### Prompt
For the entries below, report the number of lines where the string "Right" appears, and only that number.

┌────────

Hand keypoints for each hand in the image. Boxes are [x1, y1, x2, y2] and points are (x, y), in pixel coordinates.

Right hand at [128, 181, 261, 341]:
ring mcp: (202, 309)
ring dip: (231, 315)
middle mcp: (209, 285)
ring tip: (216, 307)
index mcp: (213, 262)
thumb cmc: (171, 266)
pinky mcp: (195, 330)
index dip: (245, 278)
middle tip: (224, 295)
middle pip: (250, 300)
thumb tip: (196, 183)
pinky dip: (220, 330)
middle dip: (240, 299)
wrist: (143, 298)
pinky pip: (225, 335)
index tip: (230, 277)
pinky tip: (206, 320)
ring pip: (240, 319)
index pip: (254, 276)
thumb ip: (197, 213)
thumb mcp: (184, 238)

└────────
┌────────

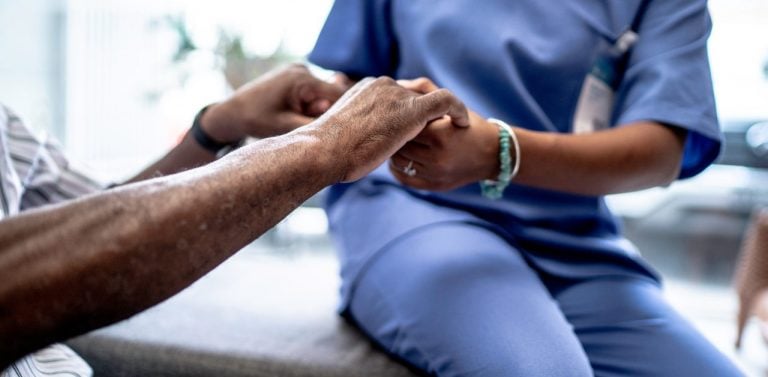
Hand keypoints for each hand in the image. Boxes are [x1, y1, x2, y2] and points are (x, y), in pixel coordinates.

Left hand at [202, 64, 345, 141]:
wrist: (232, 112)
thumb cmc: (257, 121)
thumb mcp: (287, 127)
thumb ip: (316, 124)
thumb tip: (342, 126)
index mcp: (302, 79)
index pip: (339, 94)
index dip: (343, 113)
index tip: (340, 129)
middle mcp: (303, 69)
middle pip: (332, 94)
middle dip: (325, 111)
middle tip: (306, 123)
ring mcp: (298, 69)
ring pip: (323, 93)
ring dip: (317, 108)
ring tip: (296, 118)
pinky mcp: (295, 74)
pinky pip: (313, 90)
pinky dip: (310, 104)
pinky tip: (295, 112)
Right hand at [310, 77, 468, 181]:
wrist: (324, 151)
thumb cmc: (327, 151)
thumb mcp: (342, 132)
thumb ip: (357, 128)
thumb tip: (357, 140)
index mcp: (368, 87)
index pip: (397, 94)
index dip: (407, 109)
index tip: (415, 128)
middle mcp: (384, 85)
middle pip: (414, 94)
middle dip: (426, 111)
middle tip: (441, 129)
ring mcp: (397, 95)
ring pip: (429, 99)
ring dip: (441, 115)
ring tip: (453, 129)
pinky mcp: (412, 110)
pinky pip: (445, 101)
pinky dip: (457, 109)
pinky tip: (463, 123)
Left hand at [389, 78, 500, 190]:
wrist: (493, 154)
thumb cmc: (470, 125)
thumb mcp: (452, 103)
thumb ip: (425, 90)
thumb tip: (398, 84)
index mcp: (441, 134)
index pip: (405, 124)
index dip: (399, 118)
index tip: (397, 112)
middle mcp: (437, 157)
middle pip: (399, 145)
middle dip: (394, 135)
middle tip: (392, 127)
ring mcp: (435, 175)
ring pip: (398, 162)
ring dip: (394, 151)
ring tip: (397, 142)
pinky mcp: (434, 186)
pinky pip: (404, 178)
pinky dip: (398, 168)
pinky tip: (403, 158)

└────────
┌────────

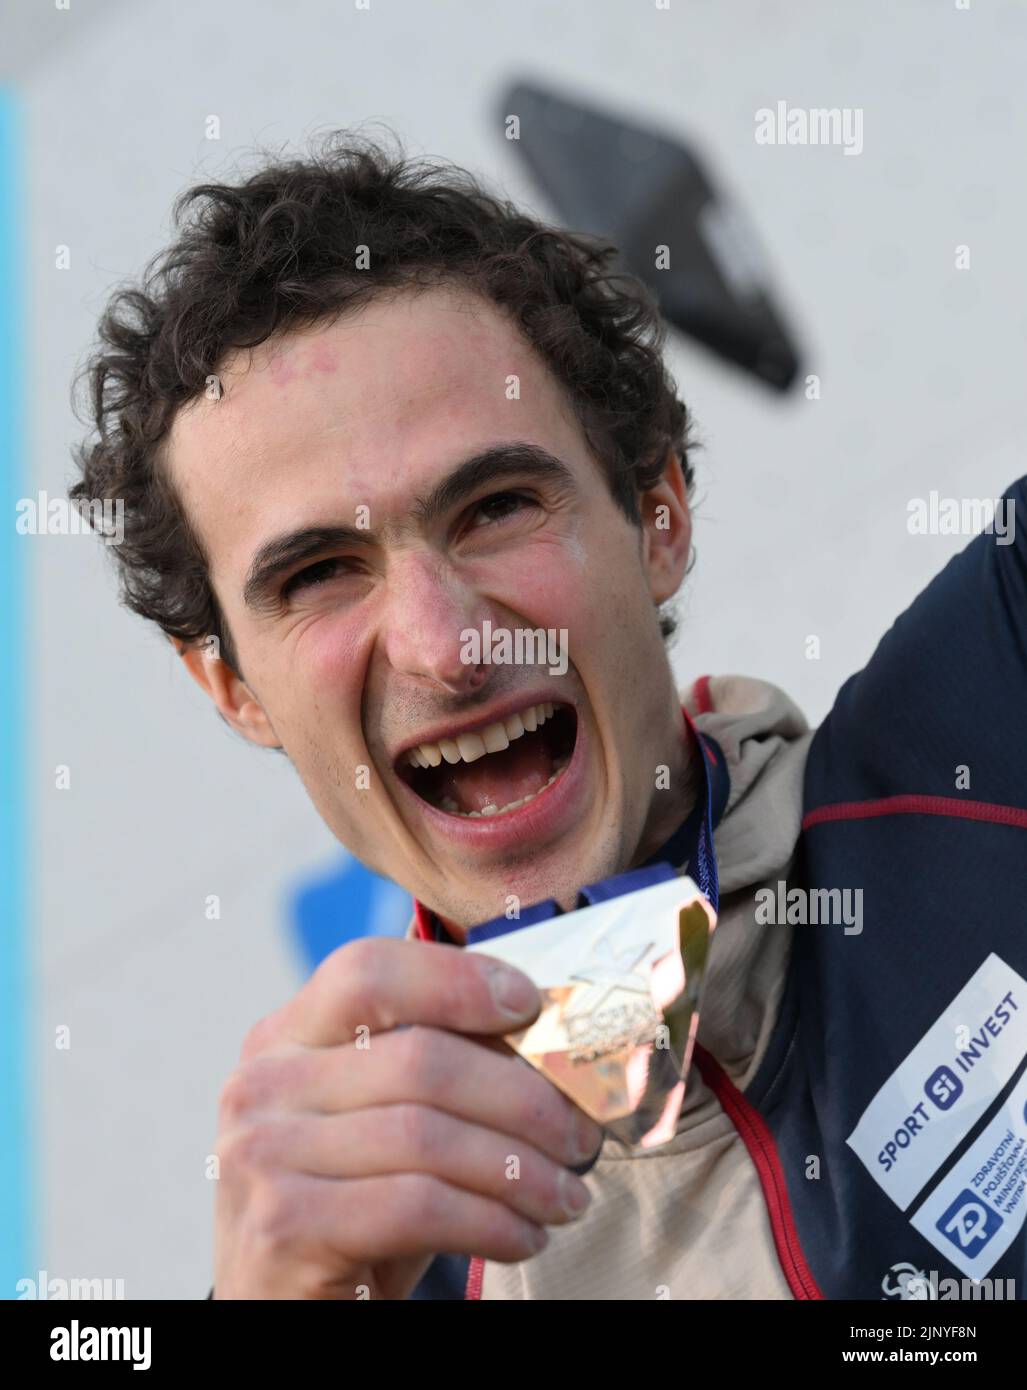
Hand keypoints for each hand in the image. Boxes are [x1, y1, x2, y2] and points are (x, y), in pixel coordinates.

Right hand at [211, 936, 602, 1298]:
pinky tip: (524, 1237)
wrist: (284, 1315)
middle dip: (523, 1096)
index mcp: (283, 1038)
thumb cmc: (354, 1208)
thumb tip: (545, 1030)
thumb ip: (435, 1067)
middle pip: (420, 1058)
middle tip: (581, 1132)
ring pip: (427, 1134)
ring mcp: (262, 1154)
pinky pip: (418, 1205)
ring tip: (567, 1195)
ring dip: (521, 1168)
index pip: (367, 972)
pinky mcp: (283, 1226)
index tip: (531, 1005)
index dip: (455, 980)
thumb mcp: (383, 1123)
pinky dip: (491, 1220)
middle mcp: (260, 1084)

└────────

### Answer section
3